Center (midpoint of A(1, 2) and B(9, 8)): ((1 + 9)/2, (2 + 8)/2) = (5, 5). Radius (half the diameter): the distance from A to B is √((9 − 1)² + (8 − 2)²) = √(64 + 36) = √100 = 10, so the radius is 10 ÷ 2 = 5. The boundary circle is (x − 5)² + (y − 5)² = 25.

Now set y = 1 to find the access point on the circle at that height: (x − 5)² + (1 − 5)² = 25, so (x − 5)² + 16 = 25, giving (x − 5)² = 9 and x − 5 = ±3. The two solutions are x = 8 and x = 2. The access point sits to the right of the center, so x = 8. The answer is (C).

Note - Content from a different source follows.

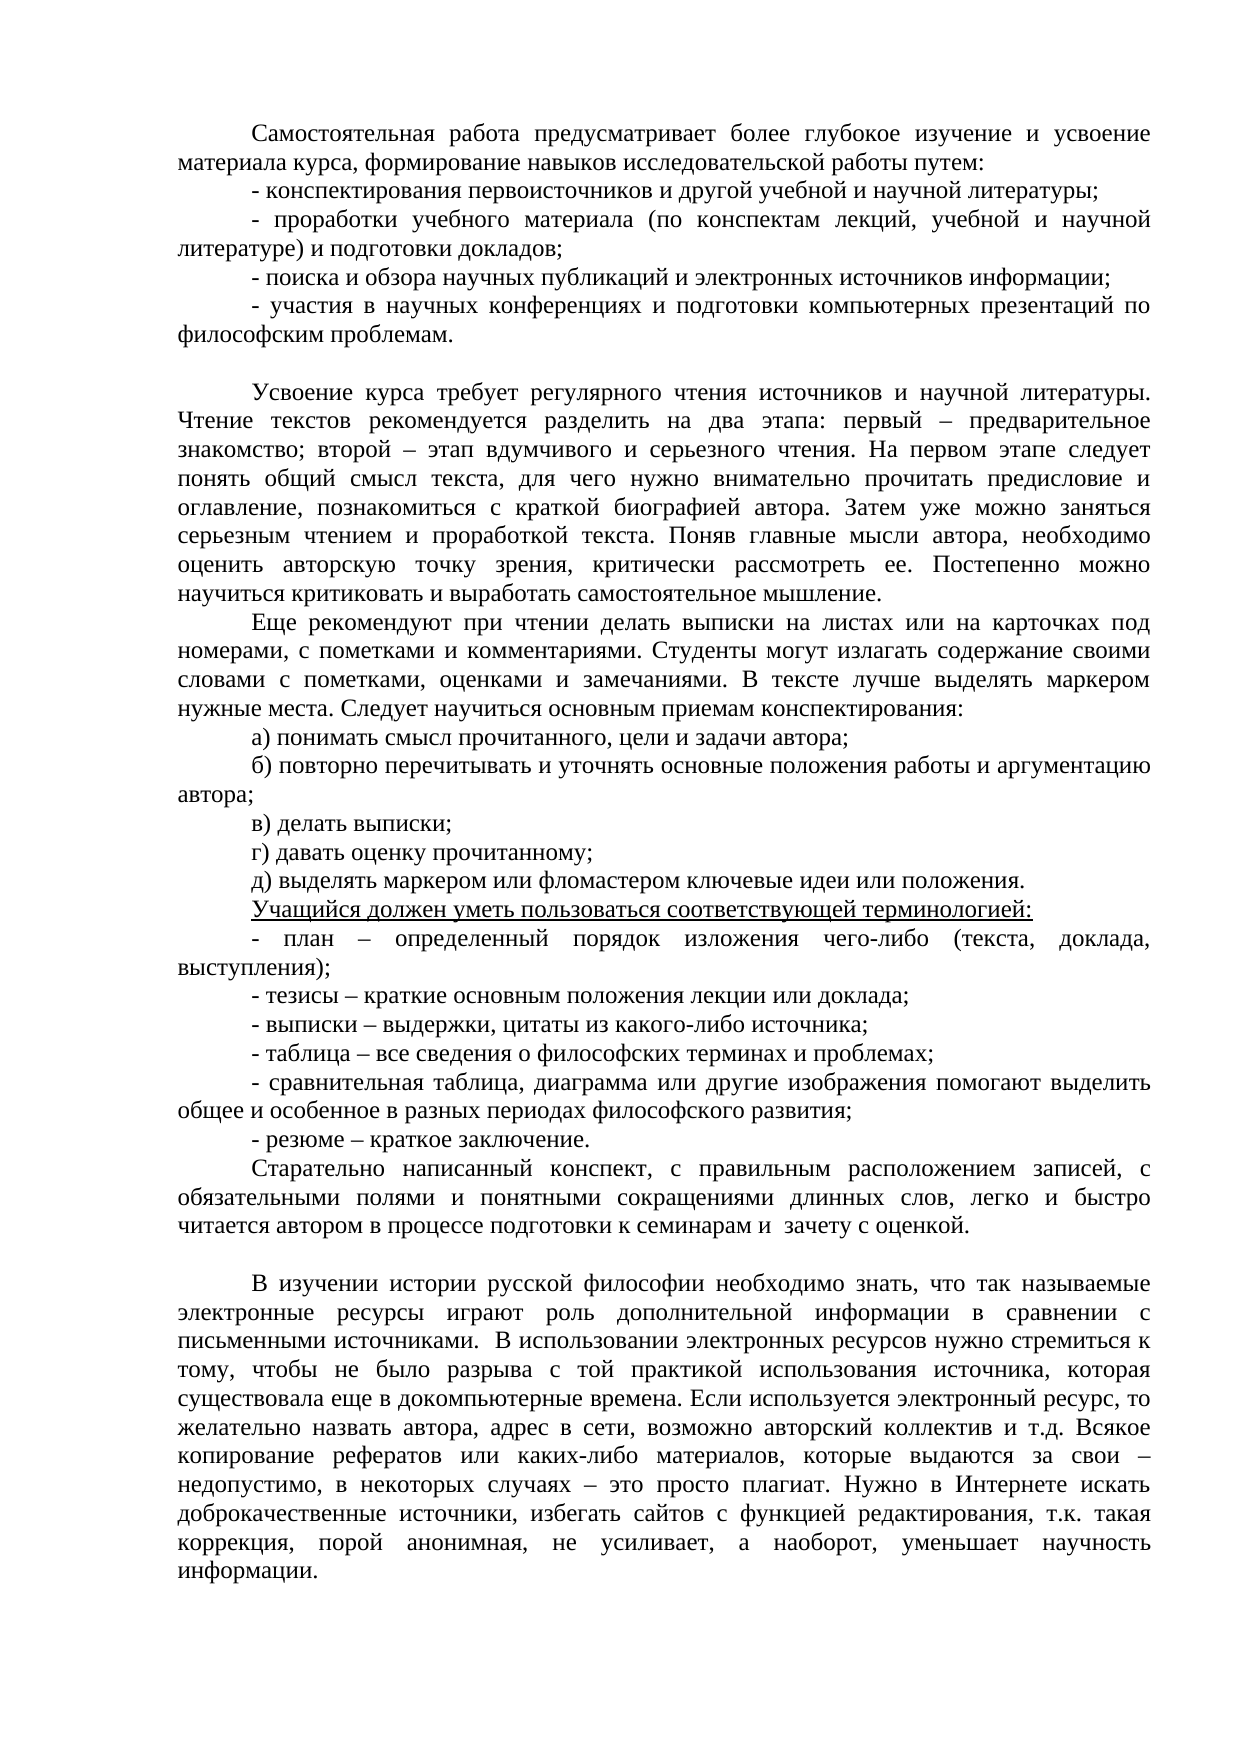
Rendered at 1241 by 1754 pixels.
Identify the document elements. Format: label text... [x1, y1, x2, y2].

As a quick geometric check: the point at y = 1 is 4 units below the center, and the radius is 5, so the horizontal reach from the center to the boundary at that height is √(5² − 4²) = √9 = 3. To the right of the center that lands at 5 + 3 = 8, confirming (C).

Why each wrong choice tempts you. (A) 2 is the other root of (x − 5)² = 9; it is the point to the left of the center, so it is ruled out by the stated right-of-center condition. (B) 3 comes from solving x − 5 = 3 and stopping there, forgetting to add the center's x-coordinate 5 to get x = 8. (D) 9 lifts the x-coordinate of endpoint B straight from the stem, treating a given diameter end as if it were the requested point rather than a new point at y = 1. (E) 10 drops the y = 1 height altogether, solving (x − 5)² = 25 for the rightmost point of the whole circle instead of the point at the required height. The two slips most likely to feel correct are halving the diameter to get the radius and then reading the right branch of the two roots, which is exactly where (A) and (B) catch a rushed solver.